America has always had elites, of course, and we have always had an underclass of some kind. Both seem to be much bigger now than they were then, though. Furthermore, if you subtracted off the elites and the underclass in Heinlein’s time, what was left—the great middle—was far more homogenous then than it is now, its members much better acquainted with each other. The social distance between (say) a doctor and (say) a cop, was smaller then than it is now

I have said in the past that the great change in American society and culture actually began shortly after World War II, and that the 1950s were in fact the leading edge of this change (which commonly is erroneously attributed to the 1960s), but I agree that the broad outline of Derbyshire’s account is true.

After mentioning this Great Disruption, to use Francis Fukuyama’s term, Derbyshire quotes a note Derb wrote on NRO’s The Corner blog, to explain why this change occurred:

The main reason the 1950s looks so good to so many of us is that in moving from the old order to the new, we lost much of our civilizational confidence. You may say that that confidence was misplaced, or an illusion; you may even say that it was obnoxious, and good riddance to it; and you may be right on all points. There is something awfully attractive about civilizational confidence though. Like innocence, once gone, it can’t be recaptured. Those of us who recall it shouldn’t be blamed for missing it.

Derb traces this to a loss of connections among the "little platoons" of society: 

the "social capital" Heinlein describes—the neighborliness and mutual assistance, the networks of clubs, associations, friendly societies, and volunteer organizations that hold communities together—was a key underpinning of that civilizational confidence.

With those ties greatly diminished, he says, the U.S. elites have been able to rush in an further divide the masses to conquer them more thoroughly.
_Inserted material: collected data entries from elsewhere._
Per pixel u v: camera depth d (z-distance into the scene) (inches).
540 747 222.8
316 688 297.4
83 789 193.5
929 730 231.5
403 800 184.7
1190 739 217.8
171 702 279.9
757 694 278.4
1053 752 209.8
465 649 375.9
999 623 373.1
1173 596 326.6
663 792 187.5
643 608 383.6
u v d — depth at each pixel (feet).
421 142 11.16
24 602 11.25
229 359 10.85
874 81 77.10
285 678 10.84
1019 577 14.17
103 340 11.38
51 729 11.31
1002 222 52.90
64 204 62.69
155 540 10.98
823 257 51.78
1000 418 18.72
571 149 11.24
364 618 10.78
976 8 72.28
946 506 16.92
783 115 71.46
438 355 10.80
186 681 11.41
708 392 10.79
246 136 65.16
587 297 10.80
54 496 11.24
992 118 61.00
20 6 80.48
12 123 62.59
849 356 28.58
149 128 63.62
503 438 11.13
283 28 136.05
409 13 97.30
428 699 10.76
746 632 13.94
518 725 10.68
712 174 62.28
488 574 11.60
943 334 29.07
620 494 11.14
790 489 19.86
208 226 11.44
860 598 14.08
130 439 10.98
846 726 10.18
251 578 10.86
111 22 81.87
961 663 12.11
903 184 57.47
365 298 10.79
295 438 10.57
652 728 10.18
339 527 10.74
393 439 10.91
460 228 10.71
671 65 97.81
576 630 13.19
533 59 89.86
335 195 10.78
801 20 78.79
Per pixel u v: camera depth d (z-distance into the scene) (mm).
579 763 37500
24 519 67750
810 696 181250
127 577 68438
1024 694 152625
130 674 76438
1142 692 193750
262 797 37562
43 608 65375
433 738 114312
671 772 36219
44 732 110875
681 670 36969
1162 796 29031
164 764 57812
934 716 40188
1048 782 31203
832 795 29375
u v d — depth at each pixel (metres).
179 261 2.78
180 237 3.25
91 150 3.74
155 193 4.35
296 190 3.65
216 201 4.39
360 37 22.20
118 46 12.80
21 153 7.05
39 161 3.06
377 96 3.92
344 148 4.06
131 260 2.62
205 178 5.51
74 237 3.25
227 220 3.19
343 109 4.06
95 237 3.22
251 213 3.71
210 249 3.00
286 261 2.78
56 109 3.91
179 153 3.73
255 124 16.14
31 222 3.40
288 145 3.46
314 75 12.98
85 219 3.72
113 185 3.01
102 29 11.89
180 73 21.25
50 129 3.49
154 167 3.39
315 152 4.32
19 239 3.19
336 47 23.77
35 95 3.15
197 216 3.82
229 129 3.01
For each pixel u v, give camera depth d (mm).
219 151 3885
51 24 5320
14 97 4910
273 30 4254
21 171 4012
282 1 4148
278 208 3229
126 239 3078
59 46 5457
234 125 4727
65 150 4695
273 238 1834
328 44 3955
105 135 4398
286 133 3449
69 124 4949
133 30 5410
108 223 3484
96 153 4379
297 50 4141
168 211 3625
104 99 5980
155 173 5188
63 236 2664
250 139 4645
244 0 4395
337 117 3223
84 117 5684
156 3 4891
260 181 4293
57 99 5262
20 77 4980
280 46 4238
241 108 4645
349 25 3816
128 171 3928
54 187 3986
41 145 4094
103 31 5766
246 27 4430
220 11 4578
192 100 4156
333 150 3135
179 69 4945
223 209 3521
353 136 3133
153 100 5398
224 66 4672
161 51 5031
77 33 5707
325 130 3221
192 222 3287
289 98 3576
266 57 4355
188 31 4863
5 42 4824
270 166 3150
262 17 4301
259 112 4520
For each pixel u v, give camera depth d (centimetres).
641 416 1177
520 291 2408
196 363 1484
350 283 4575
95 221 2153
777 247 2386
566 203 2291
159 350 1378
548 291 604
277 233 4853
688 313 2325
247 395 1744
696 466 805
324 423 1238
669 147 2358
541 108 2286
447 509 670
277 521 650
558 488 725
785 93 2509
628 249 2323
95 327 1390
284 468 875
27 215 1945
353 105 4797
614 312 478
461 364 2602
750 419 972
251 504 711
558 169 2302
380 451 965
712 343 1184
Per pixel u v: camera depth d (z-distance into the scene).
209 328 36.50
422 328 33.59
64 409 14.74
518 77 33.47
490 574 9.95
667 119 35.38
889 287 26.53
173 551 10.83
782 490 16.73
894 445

Derbyshire does not say, however, what tore those ties asunder. I would say that government did so, from the Progressive incursions of the first couple of decades of the twentieth century, bolstered by the nationalization of many government functions during World War I, and then, after the brief respite of the 1920s, an increasingly aggressive takeover of all things by the national government during the Great Depression, World War II, and the Cold War.

It is this inexorable increase of government that destroyed the natural bonds among the American people.

Derb accurately describes the current situation:

Our political system is now run by the Big People for their own interests. If they ever deign to notice the Little People, it is with disdain and contempt. . . .

This indifference, this disdain and contempt, is mostly hidden behind smokescreens of bogus “compassion” and ostentatious, self-serving religiosity — especially around election time. Elites know that when their group protectiveness shows itself openly through the smoke, it is greeted with widespread public disgust.

He accurately identifies the model for this kind of government: the banana republics of Latin America: 

As the separating-out of our society continues—as we get ever closer to the Latin American model—our rulers will no longer need to bother with smokescreens. They will be able to attend to their self-interest undisturbed, as the elites to our south do, bribing or outwitting the commoners if discontent rises to uncomfortable levels—or perhaps, like Mexico’s current elite, just exporting them.

Without identifying the basic cause of the problem, however, Derb cannot prescribe any remedy, and the entire piece evidences a powerful pessimism. He appears to believe that the whole process was simply inevitable and its continuation all but immutable.

It is not. We can turn this around by resisting further incursions of government into our lives and turning back those that have accumulated over the past century. That means a return to the classical liberal, English Whig values that the founders of this nation established as our natural political order.

This is entirely within our power, and if we fail to accomplish it, we have no one to blame but ourselves. Not the elites, not history, nothing. Just ourselves.